#### Document ####

2. Virtual Machine design:
- Number of vCPU’s: the default is one vCPU unless there is an obvious need for more. Scheduling VM’s with one vCPU is a lot easier to do for DRS than VM’s with multiple vCPU’s.
- Memory: for best memory performance, the memory of the VM’s should be kept in physical RAM memory. Limit the memory overcommitment and be careful when using reservations. Make sure the VMware tools are installed and the transparent page sharing (TPS) is enabled.
- Virtual Machine Disk: as best practice, use separate system and data disk and place them on one datastore unless they require different I/O characteristics (RAID level, latency etc.). Separate disks simplify backup/restore and help distribute the I/O load.
- Swap File location: the swap file location of the VM from the ESX(i) host level can be stored on several locations. You can store it on the shared storage with the VM files. This is the default option and in most cases the preferable one. Other option is to store the VM files on shared storage and the swap files on local disk. This will reduce the replication bandwidth required but slows down vMotion. Another alternative is to store the swap files on a dedicated shared storage. This will improve replication performance but adds more administrative overhead. Fourth option is to store the swap file and VM files on a local disk but this not advisable unless you are creating a test environment.
- Virtual SCSI HBA type: use default choice provided by the wizard when creating a new VM. One exception is the use of the Paravirtual SCSI adapter (PVSCSI). The PVSCSI offers more throughput, lower CPU utilization and should be used in I/O extensive VM’s.
- Virtual NIC’s: wherever possible, use the VMXNET3 NIC adapter. It offers the most features and performance.
- VMware Tools: there are many features that VMware tools provide like memory management, improved display/mouse performance, graceful shutdown of the VM etc. Always install VMware tools for supported operating systems.
- Virtual Machine Security: keep the VM’s secure as the physical machines, there is no exception. For an extra layer of security, you can use VMware vShield Zones in your environment.
- Virtual Machine Naming Conventions: name the VM’s in an easy, consistent and logical way to ease the management and administration.

#### Record excerpts ####

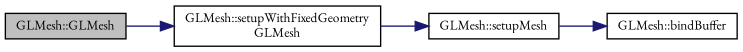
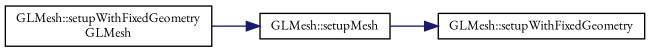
  digraph {
    fontname="EB Garamond"
    rankdir=LR
    node [color=black fillcolor=white fontname="EB Garamond" fontsize=10 shape=record style=filled]
    edge [color=midnightblue fontname="EB Garamond" fontsize=10 labelfontname=Helvetica labelfontsize=10 style=solid]
-   n1 [fillcolor=grey75 fontcolor=black height=0.2 label="GLMesh::GLMesh" width=0.4]
    n2 [height=0.2 label="GLMesh::setupWithFixedGeometry\lGLMesh" width=0.4]
    n3 [height=0.2 label="GLMesh::setupMesh" width=0.4]
-   n4 [height=0.2 label="GLMesh::bindBuffer" width=0.4]
-   n1 -> n2
+   n4 [height=0.2 label="GLMesh::setupWithFixedGeometry" width=0.4]
    n2 -> n3
    n3 -> n4
  }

####

**Tasks to perform:**
**1)** Repeat the passage from the virtual machine design notes above, beginning at the words "- Virtual NIC’s: wherever" and stopping after "management and administration.".
**2)** Carry on the virtual machine design notes from the point where they stop, writing the text that would come next.

**The results:**
**1)**
- Virtual NIC’s: wherever possible, use the VMXNET3 NIC adapter. It offers the most features and performance.
- VMware Tools: there are many features that VMware tools provide like memory management, improved display/mouse performance, graceful shutdown of the VM etc. Always install VMware tools for supported operating systems.
- Virtual Machine Security: keep the VM’s secure as the physical machines, there is no exception. For an extra layer of security, you can use VMware vShield Zones in your environment.
- Virtual Machine Naming Conventions: name the VM’s in an easy, consistent and logical way to ease the management and administration.

**2)**
3. Management and monitoring design:
- Management Guidelines: in general, limit the number of monitoring and management agents that use the service console. Use tools like vSphere CLI, vSphere PowerCLI or vMA.
- Host Installation & Configuration: to simplify the installation of the hosts, use wherever possible the ESXi Embedded version and use automated installers for ESX. The post installation tasks can be easily deployed using the Host Profiles feature.
- Number of vCenter Server Systems: the number of vCenter Servers depends on two key factors: the infrastructure size (is it exceeding the maximums?) and requirements for other products like Site Recovery Manager. Geographical location of the datacenters is also a good reason to deploy multiple vCenter Servers. If the design includes multiple vCenter Servers, configure vCenter Linked Mode unless the systems are administrated by different administration teams and require separate authentication system.
- Templates: a good way to deploy the templates is to configure a template per OS type. Templates ease administration and are faster to deploy than new VM’s. A good way to save storage cost is to place the templates on a less expensive storage.
- vCenter Update Manager: for updating the ESX(i) hosts, the vCenter Update Manager is the obvious choice. Updates are automatic and the compliance check is build-in.
- Time Synchronization: the time synchronization must be maintained between the critical components of every infrastructure. Configure the VM’s to sync the time from a PDC or internal stand-alone NTP server. For more info on time keeping in VM’s, read the “Time keeping in VMware Virtual Machines” document.
- Snapshot Management: develop and maintain snapshot policy for the virtual infrastructure to prevent performance issues and storage space overhead. Alternatively, you could make snapshots part of the change management procedure.
- CIM & SNMP: in the ESXi version, the CIM component is installed by default. The vendor version of ESXi software might provide more information than the standard VMware version. Enabling SNMP might be useful in an infrastructure where a SNMP management application is already running.
- Performance Monitoring & Alarms: first question that arise is what to monitor? You can use the organizations SLA’s in combination with the “Performance Best Practices for VMware vSphere” document to determine the monitoring strategy and then configure the alarms to meet those requirements.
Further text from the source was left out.